– Ага. Так бы шлепнули на месте. А так поволокли в Ахтырку. Там комендант… ну… начальник полиции – наш, Петро Шлыков, до войны в милиции работал. Понимает тутошнюю публику, как дела в своей хате. Если б кто посторонний донес, хана мое дело. Свой же, сосед. Говорю: господин начальник, у него сына повесили, хлопец моего возраста, он и злится. Ладно, говорит, до выяснения посиди в лагере. Тут, значит.
– И скоро выяснят?
– А хрен его знает, – признался Боровой. – Бывает, выпускают. По-другому никак, только заложить кого из своих. Или вон в охрану записаться.
Ни один из вариантов, как рассудил Дробот, для Васьки не подходил. Пока же его новый лагерный знакомый трудился в похоронной команде.
Одежду, точнее – тряпье, снятое с мертвых, должны были выбрать себе лагерные новички из общей кучи, сваленной прямо за хлевом.

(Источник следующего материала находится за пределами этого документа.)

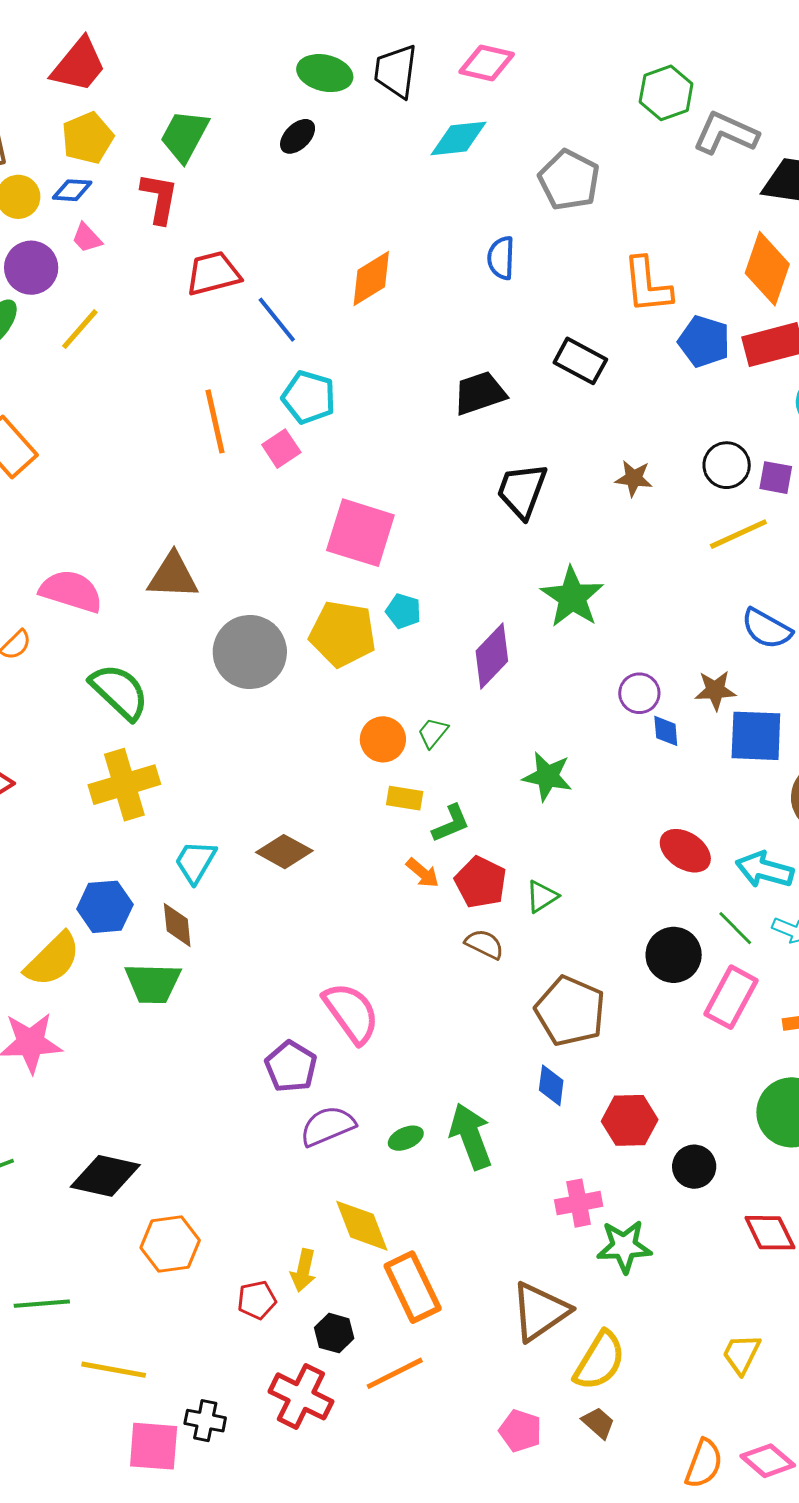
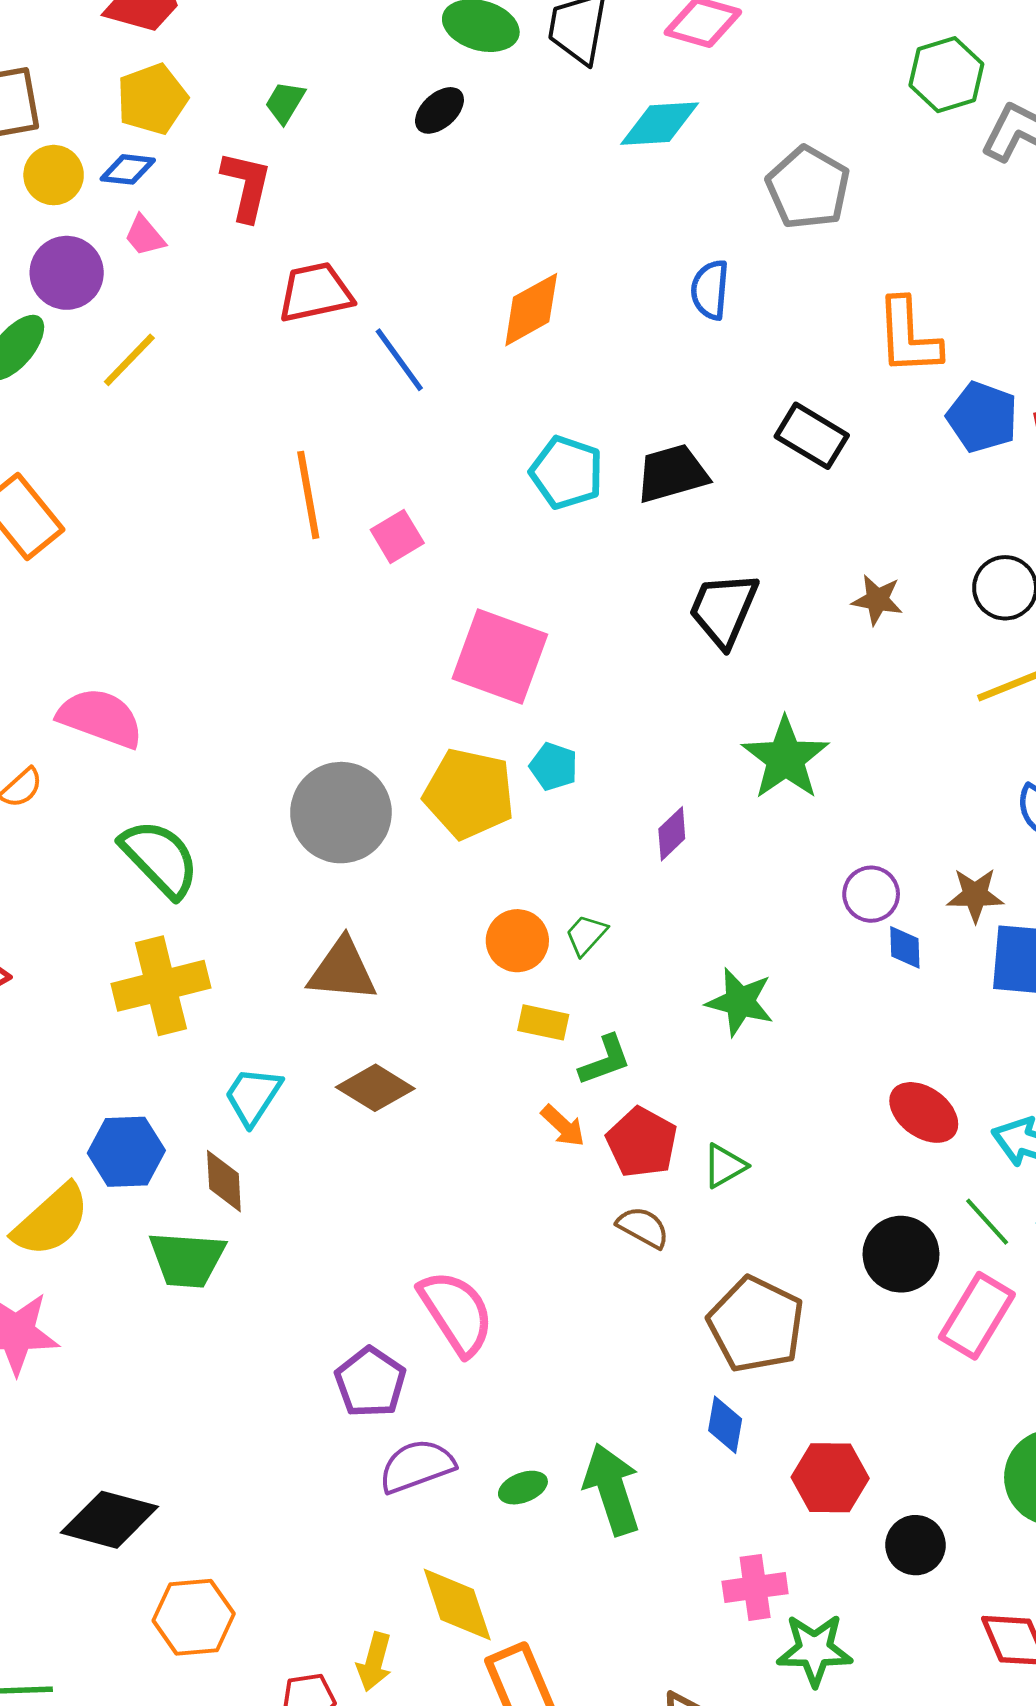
green trapezoid: (185, 136) -> (285, 102), size x0.6
cyan pentagon: (309, 397) -> (567, 472), moved
brown triangle: (173, 576) -> (342, 970), moved
purple diamond: (492, 656) -> (672, 834), size x0.6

Дерябин обулся в рваные ботинки. Дроботу достались штаны, из которых частично вылезла вата, и ноги в них выглядели шишковатыми; покрытая засохшей кровью, но целая телогрейка, обрезанные под чуни резиновые сапоги. Стриженую голову прикрыл неизвестно откуда взявшимся в груде обносков старым танкистским шлемом. Уютнее от этого не стало, но когда Роман натянул шлем, поймал себя на странной и совершенно неуместной мысли: теперь уши не продует и шея закрыта.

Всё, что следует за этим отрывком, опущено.